For the solid blocks, you can have 3 bits for orientation and 1 bit for activation status, leaving 11 bits for solid block IDs. That's 2048 solid blocks.
For the non-solids, you'd only need an activation bit for rod lights, and it'd make more sense just having different IDs instead (e.g. one ID for "white rod light that's off" and another ID for "white rod light that's on", etc). If you use 6 bits for orientation, you're left with 9 bits for the block ID. That's 512 block IDs.
That gives a total of 2530 block IDs, plus activation and orientation. However, I've only used 16 bits, and I've "forgotten" HP.
The thing is, computers like "powers of 2" (especially 80x86, especially for array indexing where there's special support built right into the instruction set). Numbers like 2, 4 and 8 bytes? Lovely. Numbers like 3 bytes? Slow.
The other thing is cache locality. Cache misses are very expensive and the size of the CPU's caches are limited (especially the fastest L1 and L2 caches). You want to cram as much data you need into every cache line you fetch. When a missile hits a ship and you're calculating how much got damaged, you're primarily accessing the HP values and don't care too much what types of blocks they are (until/unless a block is destroyed); so you don't want cache lines containing "HP data" bloated up with the block IDs. When you're calculating power regen, or which weapon blocks are part of which group, you don't care about the HP at all; and don't want your "block ID data" bloated up with HP values. When you're spawning a ship from blueprint; don't store the HP values in the blueprint at all (and generate them when the ship is loaded) and reduce file size while also avoiding "brand new ship came with damage!" problems.

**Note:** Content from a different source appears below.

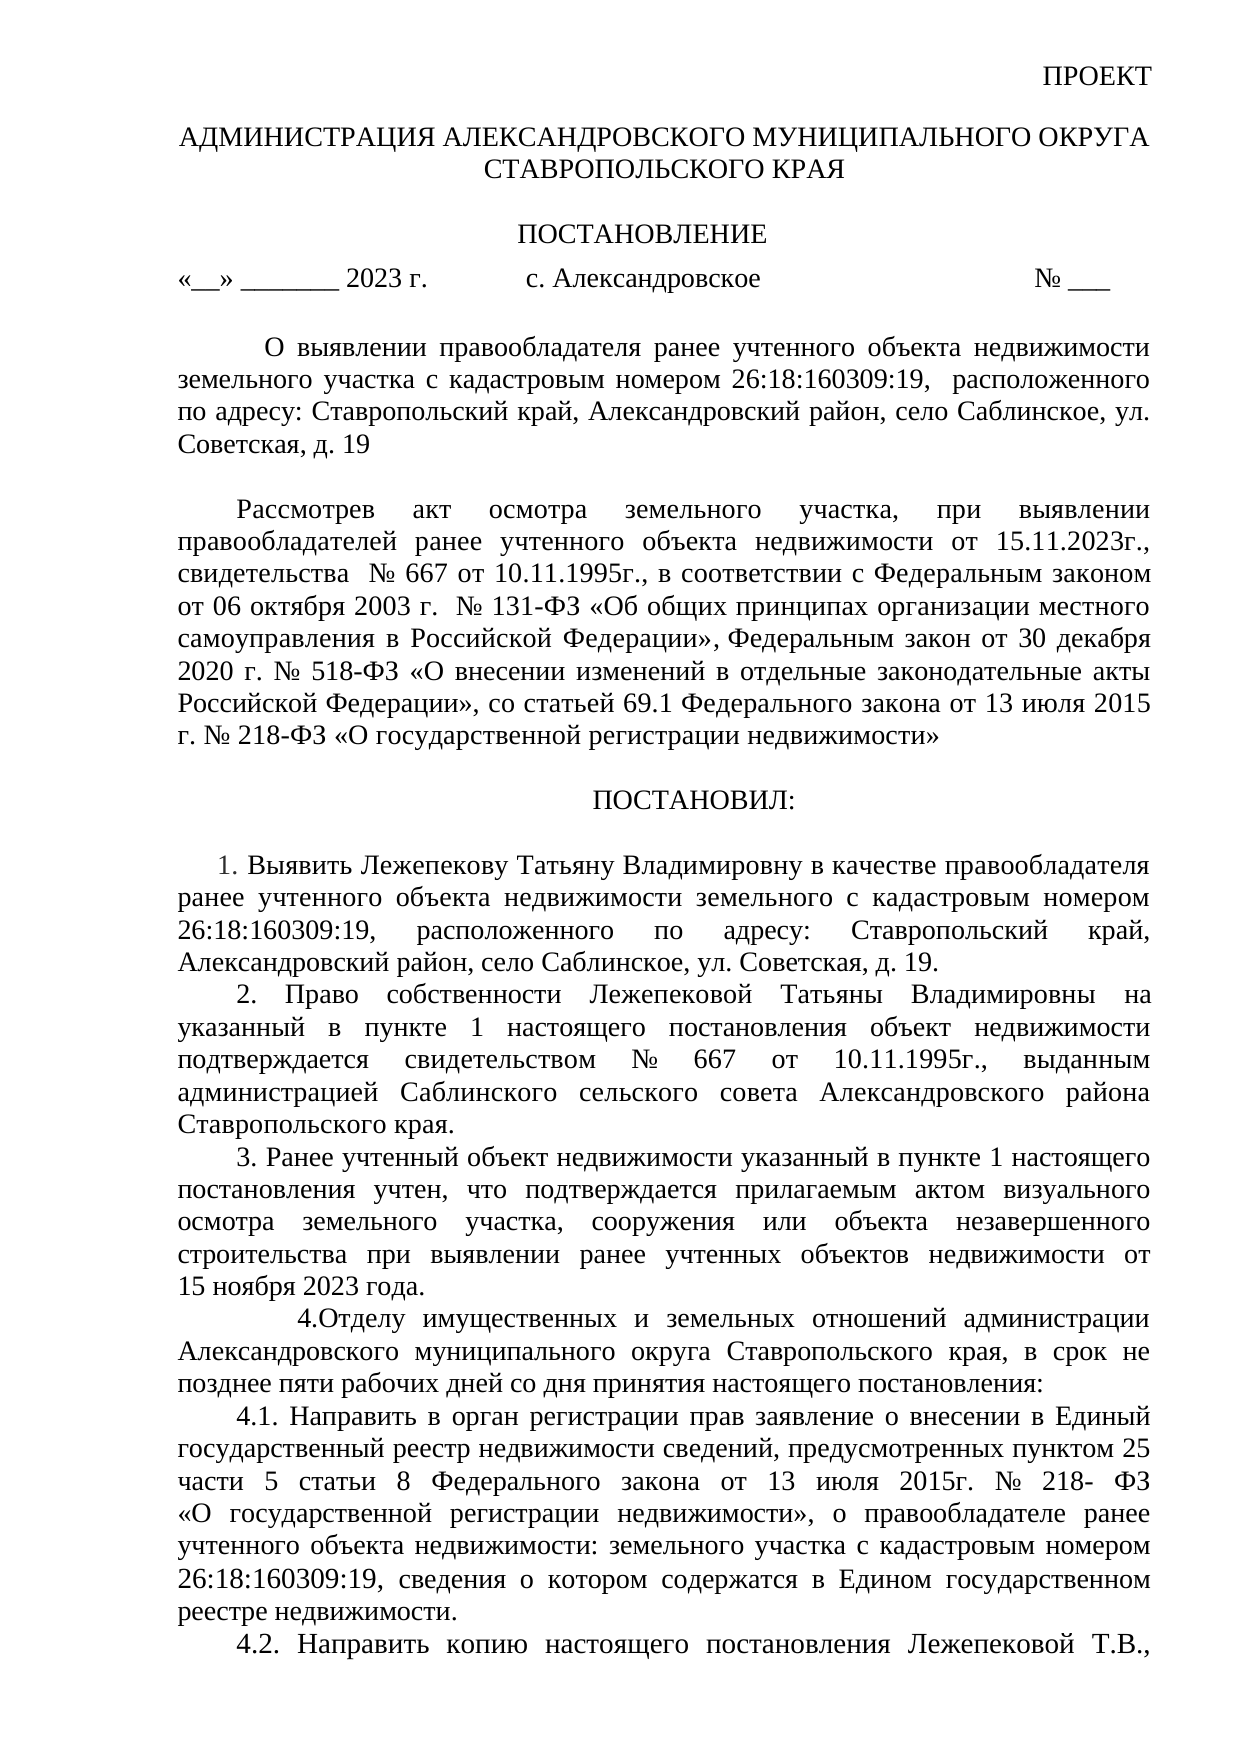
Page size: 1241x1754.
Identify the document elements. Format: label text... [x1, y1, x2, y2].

Finally; for most CPUs there's also SIMD ("Single Instruction Multiple Data") - e.g. SSE/AVX on 80x86, Neon on ARM, etc. SIMD can and does give a massive performance boost. To get the benefits you have to pack multiple pieces of data together; so that your "single instructions" can operate on the "multiple pieces of data". For something like StarMade (e.g. where a lot of processing involves arrays of block IDs, and where the data could easily be packed suitable for SIMD) it could easily give major performance improvements. SIMD does not work on "3 bytes per piece of data". Modern JVMs do optimise for SIMD, and StarMade is probably missing out on major performance improvements.
What I'm saying is that HP values should be a completely separate array. This array would be "1 byte per block", where HP ranges from 1 to 256. If HP is 0 then the block was destroyed or didn't exist in the first place.
Also note that for things like collision detection; you'd use the "1 byte per block" HP array and not the "2 bytes per block" block ID data. This should halve the cache misses (as there's half as much data for the CPU to fetch), and (maybe) get twice the benefits from SIMD.